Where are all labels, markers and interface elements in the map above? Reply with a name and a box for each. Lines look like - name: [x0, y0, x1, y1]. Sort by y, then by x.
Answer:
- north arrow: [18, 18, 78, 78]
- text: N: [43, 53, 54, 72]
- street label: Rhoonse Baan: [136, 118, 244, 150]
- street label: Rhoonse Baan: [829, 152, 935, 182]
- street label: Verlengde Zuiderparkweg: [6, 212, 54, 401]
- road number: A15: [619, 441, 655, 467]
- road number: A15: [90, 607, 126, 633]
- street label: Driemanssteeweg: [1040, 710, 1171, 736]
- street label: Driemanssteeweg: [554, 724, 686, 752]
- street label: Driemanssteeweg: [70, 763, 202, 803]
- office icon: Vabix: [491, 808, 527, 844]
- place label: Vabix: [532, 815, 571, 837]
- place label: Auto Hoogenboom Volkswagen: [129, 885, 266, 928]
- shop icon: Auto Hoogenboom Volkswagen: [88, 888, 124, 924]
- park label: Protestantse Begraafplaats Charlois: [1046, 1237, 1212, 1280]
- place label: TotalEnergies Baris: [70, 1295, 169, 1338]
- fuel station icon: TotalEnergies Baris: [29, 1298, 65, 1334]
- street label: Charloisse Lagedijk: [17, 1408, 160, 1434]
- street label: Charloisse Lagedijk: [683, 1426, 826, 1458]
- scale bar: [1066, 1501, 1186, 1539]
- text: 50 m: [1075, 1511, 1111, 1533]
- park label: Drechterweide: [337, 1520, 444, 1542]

· · · ·

The task
Please output every record exactly as it appears.

Task response
Where are all labels, markers and interface elements in the map above? Reply with a name and a box for each. Lines look like - name: [x0, y0, x1, y1]. Sort by y, then by x.
Answer:
- north arrow: [18, 18, 78, 78]
- text: N: [43, 53, 54, 72]
- street label: Rhoonse Baan: [136, 118, 244, 150]
- street label: Rhoonse Baan: [829, 152, 935, 182]
- street label: Verlengde Zuiderparkweg: [6, 212, 54, 401]
- road number: A15: [619, 441, 655, 467]
- road number: A15: [90, 607, 126, 633]
- street label: Driemanssteeweg: [1040, 710, 1171, 736]
- street label: Driemanssteeweg: [554, 724, 686, 752]
- street label: Driemanssteeweg: [70, 763, 202, 803]
- office icon: Vabix: [491, 808, 527, 844]
- place label: Vabix: [532, 815, 571, 837]
- place label: Auto Hoogenboom Volkswagen: [129, 885, 266, 928]
- shop icon: Auto Hoogenboom Volkswagen: [88, 888, 124, 924]
- park label: Protestantse Begraafplaats Charlois: [1046, 1237, 1212, 1280]
- place label: TotalEnergies Baris: [70, 1295, 169, 1338]
- fuel station icon: TotalEnergies Baris: [29, 1298, 65, 1334]
- street label: Charloisse Lagedijk: [17, 1408, 160, 1434]
- street label: Charloisse Lagedijk: [683, 1426, 826, 1458]
- scale bar: [1066, 1501, 1186, 1539]
- text: 50 m: [1075, 1511, 1111, 1533]
- park label: Drechterweide: [337, 1520, 444, 1542]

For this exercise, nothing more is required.